Sweden Today:

September weather produces early harvest / Wallstrom calls on international community to stop bombing in Aleppo / Patti Smith's first Swedish exhibition / Xenophobia at Gothenburg's Book Fair / Increased penalties for sex crimes /  

  • A panoramic overview over parts of the exhibition area of Göteborg Book Fair. Creative Commons/Mattias Blomgren
  • Gorgeous September weather produces early harvest
    (Cultural) September weather has been exceptionally fine. It’s been a good season for berry and fruit growers throughout Sweden, and southern wine producers are harvesting grapes a little early this year. According to the Board of Agriculture, there are presently 59 Swedish farms growing grapes, but more than half of them are in Skåne, Sweden's wine country.

  • Köpingsbergs Vingård/Vineyard in the Swedish southern region Skåne. www.kopingsberg.se
  • Wallström calls on international community
    (World) Swedish Foreign Minister Margot Wallström has called upon the international community to act in ending indiscriminate bombing in eastern Aleppo. Photographs from the weekend show results of the most intense bombing deployed in the five-year war in Syria. Rescue workers testify that hundreds of dead citizens have been recovered from the rubble, among them many children. "They use fire bombs and bunker busters, and the civilian death toll is comprehensive. The images of children being dug out of the rubble, and the congested hospital with bloody people in piles is unbearable,” wrote Wallström to SVT News.

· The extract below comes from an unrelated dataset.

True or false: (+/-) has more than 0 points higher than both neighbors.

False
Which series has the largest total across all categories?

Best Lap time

  • New York based singer-songwriter and visual artist Patti Smith will be exhibiting for the first time in Sweden.
  • Patti Smith exhibits in Sweden
    (Stockholm) New York based singer-songwriter and visual artist Patti Smith will be exhibiting for the first time in Sweden. Smith, who won Sweden's Polar Music Prize in 2011 and has performed many concerts in Sweden, returns with her collection of photos entitled "Eighteen Stations" on exhibit at Stockholm's Kulturhuset Stadsteatern from September 23 to February 2017. "Eighteen Stations" depicts people, ideas, events and trips that have shaped her life, beginning at a small cafe in Greenwich Village which Smith frequents. The photos follow a book she wrote called the "Mind Train," which has been described as a mediation on endings and beginnings and has been called a tour de force. Smith does not consider herself a professional photographer, but admits she has her own way of seeing things.

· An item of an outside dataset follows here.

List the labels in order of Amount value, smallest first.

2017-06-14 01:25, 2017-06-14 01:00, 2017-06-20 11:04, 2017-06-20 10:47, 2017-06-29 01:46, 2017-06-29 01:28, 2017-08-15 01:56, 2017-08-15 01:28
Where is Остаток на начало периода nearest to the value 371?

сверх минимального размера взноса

  • Swedish Foreign Minister Margot Wallström supports an envoy for the UN for the safety of journalists. Wallström has earlier called on the international community to stop bombing in Aleppo.
  • Xenophobia at Gothenburg's Book Fair
    (Cultural) The Gothenburg Book Fair came under fire this year for allowing what is considered a xenophobic and racist publication into the exhibition. Nya Tider ("New Times") has been described as a right wing extremist newspaper. After receiving criticism from the media, the book fair temporarily cancelled Nya Tider’s attendance, but the paper was allowed back into the exhibition when it threatened to sue for breach of contract.

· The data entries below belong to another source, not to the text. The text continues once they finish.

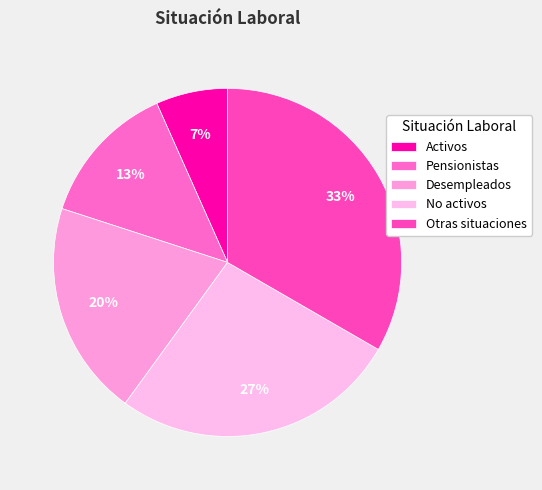

Combined, do No activos and Pensionistas account for over 50%?

No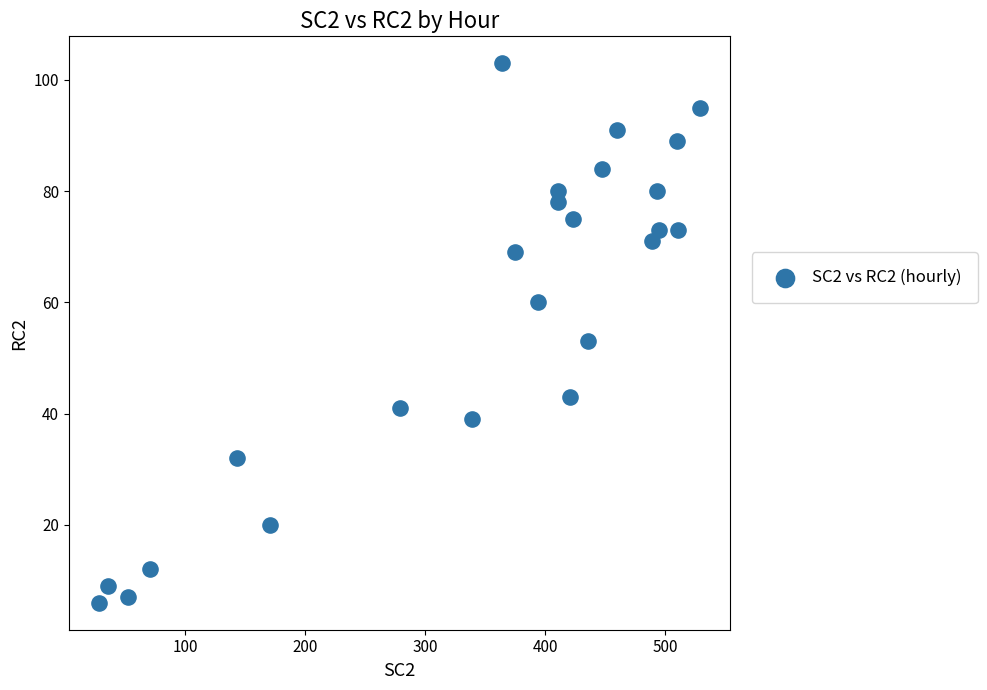

What is the range of X values (max minus min)?

501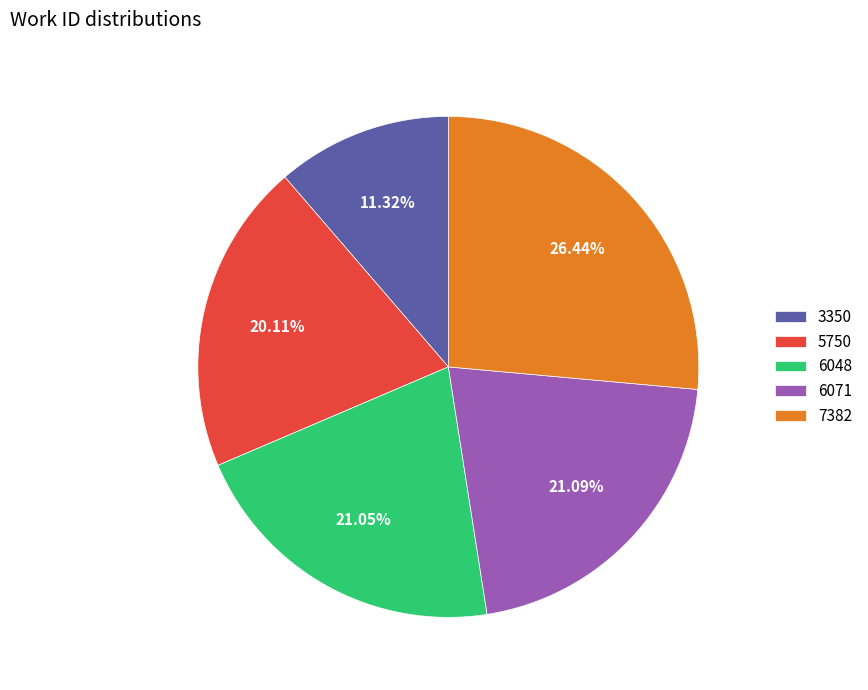

Is it true that 3350 is 18% of the pie?

False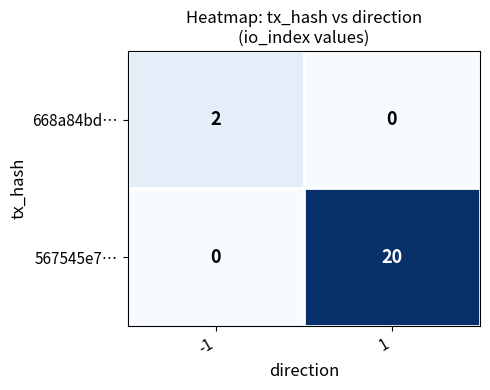

What is the sum of all 567545e7… values?

20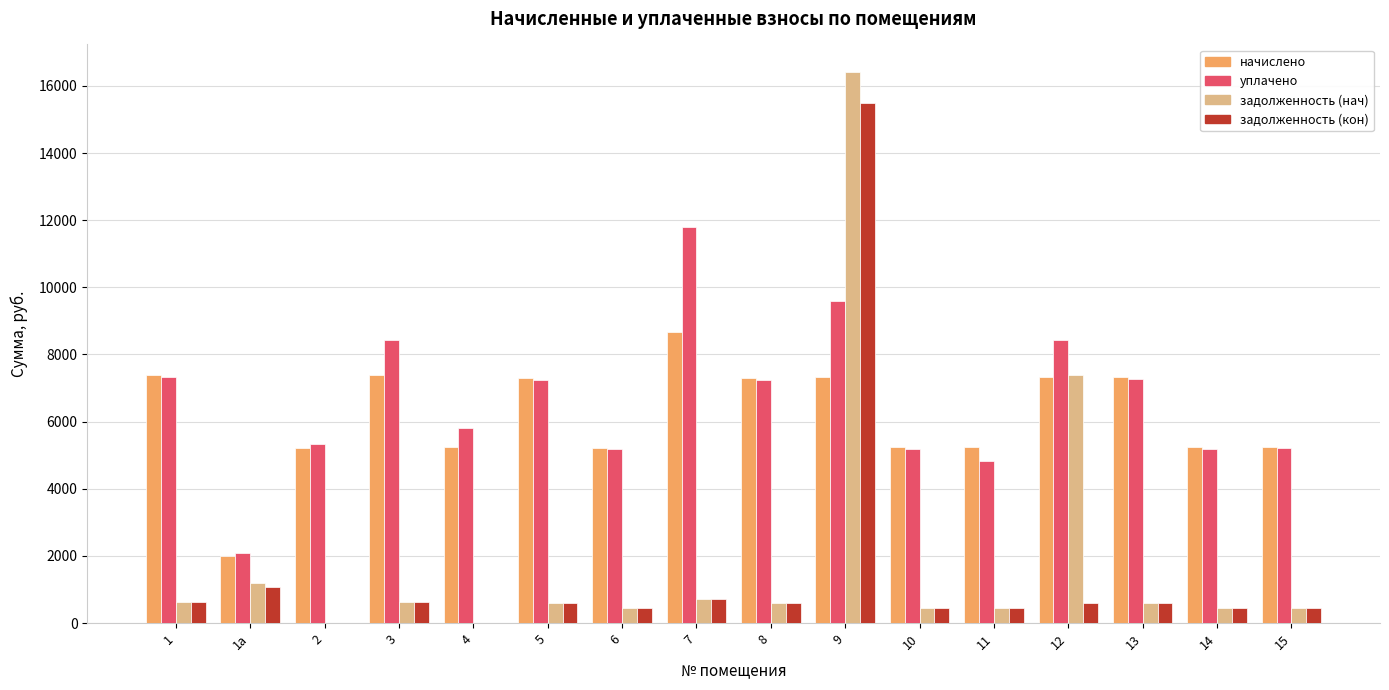

What is the sum of all начислено values?

98720.2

  • Increased penalties for sex crimes
    (National) The sexual offenses committee is calling for strengthened penalties against those who commit the most serious of sex crimes —aggravated sexual assault and sexual assault against children. The penalties could lead to a minimum of six years imprisonment and a maximum of 10. Mari Heidenborg, president of the committee, wants to eliminate the word “rape” because she believes that form of violence does not always occur in sexual abuse and believes the word is misleading, reports SVT.